New Jersey Supreme Court reinstates DUI breath test machine


Trenton, NJ

Note how the concern expressed was not whether 10,470 DUI defendants could have been convicted wrongfully, but that the challenge to the breath test "put millions in fine revenues at risk." Therein lies both the true motive and problem with the DWI/DUI industry.
The Supreme Court of New Jersey on Monday reinstated the use of breath tests in convictions for driving under the influence of alcohol (DUI). The court faced a challenge to the reliability of the Draeger Alcotest 7110 breathalyzer machine from twenty defendants who combined efforts to create a sophisticated attack on the device. A total of 10,470 DUI cases had been put on hold over the course of the three-year trial -- putting millions in fine revenue at risk. The court acted to uphold the convictions.

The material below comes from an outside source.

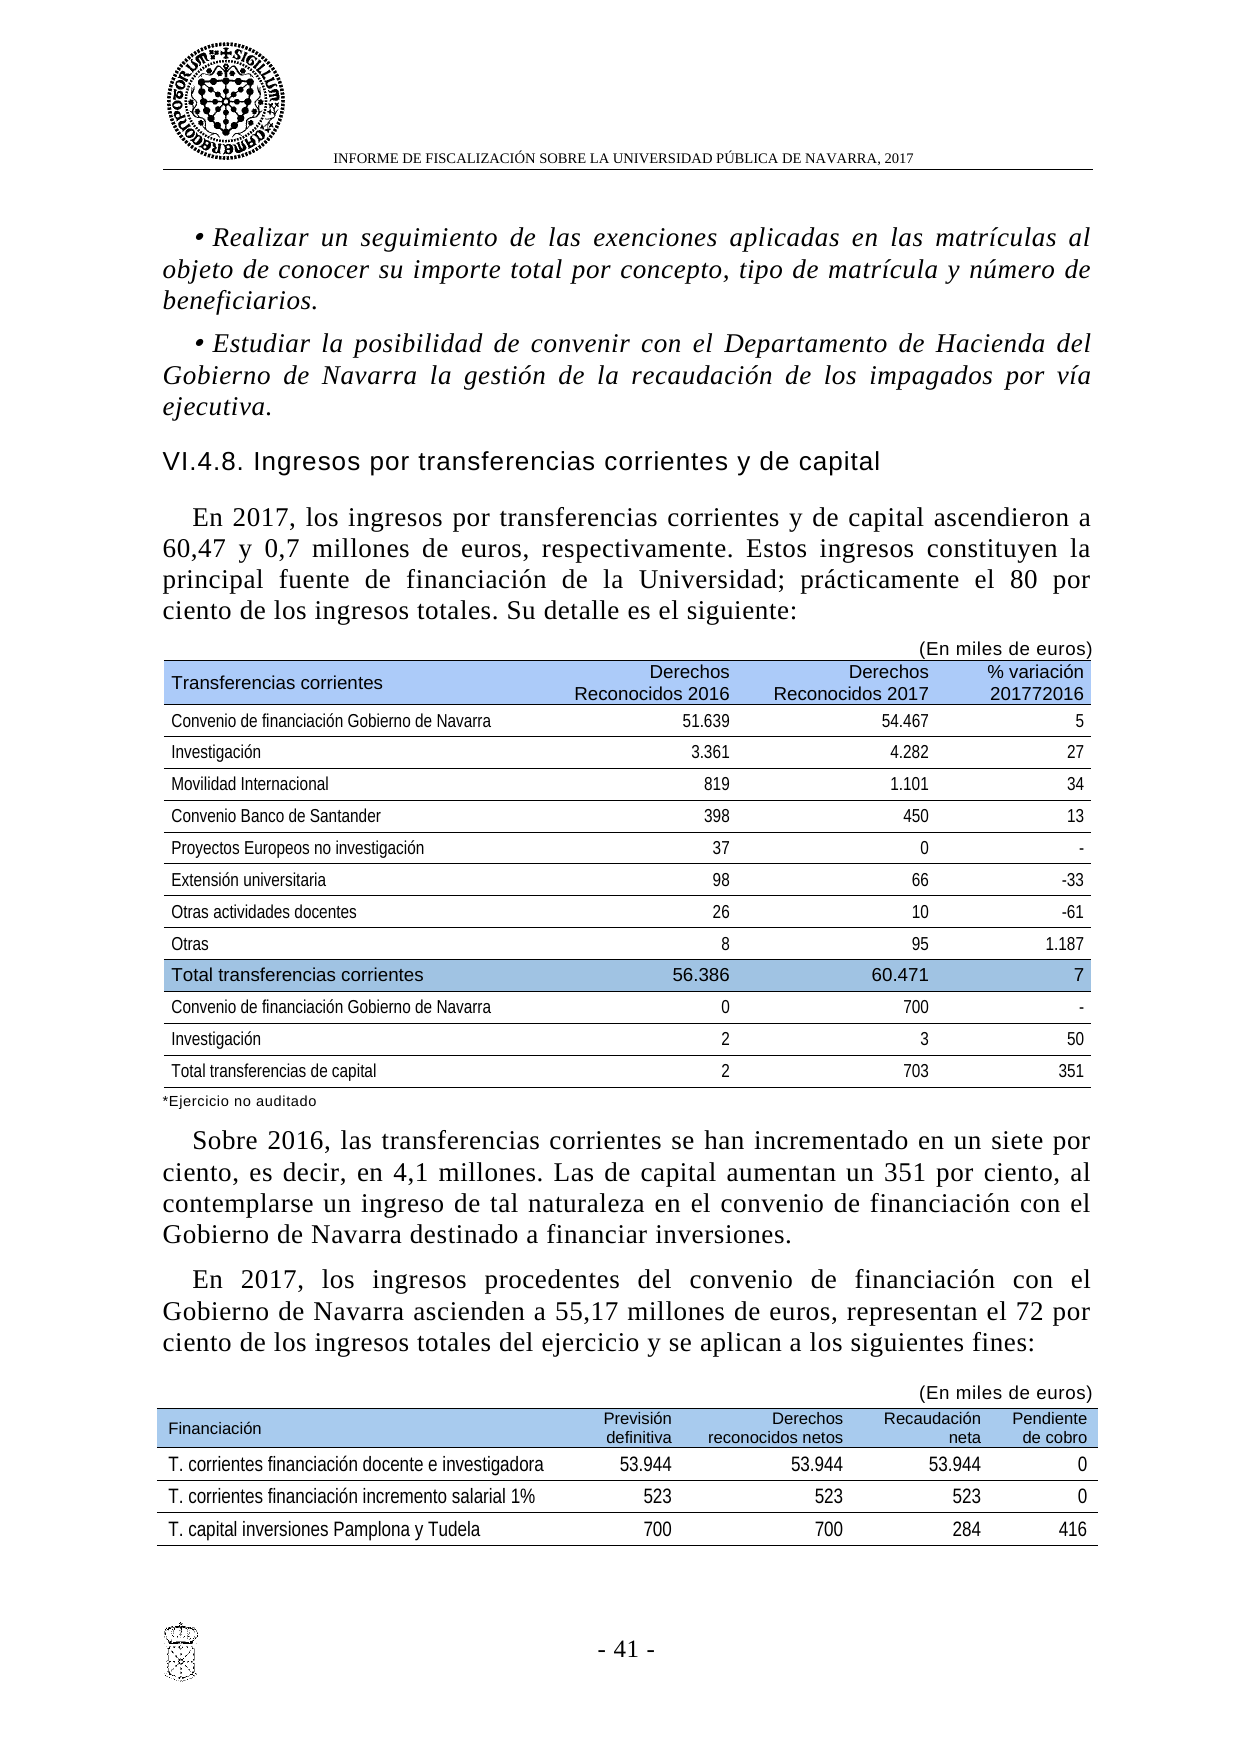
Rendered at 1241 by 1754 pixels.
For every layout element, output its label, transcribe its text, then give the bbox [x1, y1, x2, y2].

"We conclude that the Alcotest... is generally scientifically reliable, but that certain modifications are required in order to permit its results to be admissible or to allow it to be utilized to prove a per se violation of the statute," the unanimous court wrote in brushing aside the accuracy concerns.

At issue is the fact that the Alcotest machine does not directly measure the blood alcohol content (BAC) of its subject. Instead, the device estimates BAC by performing mathematical calculations on breath readings. If the calculation is not made properly, an innocent motorist can be found automatically guilty of a serious crime.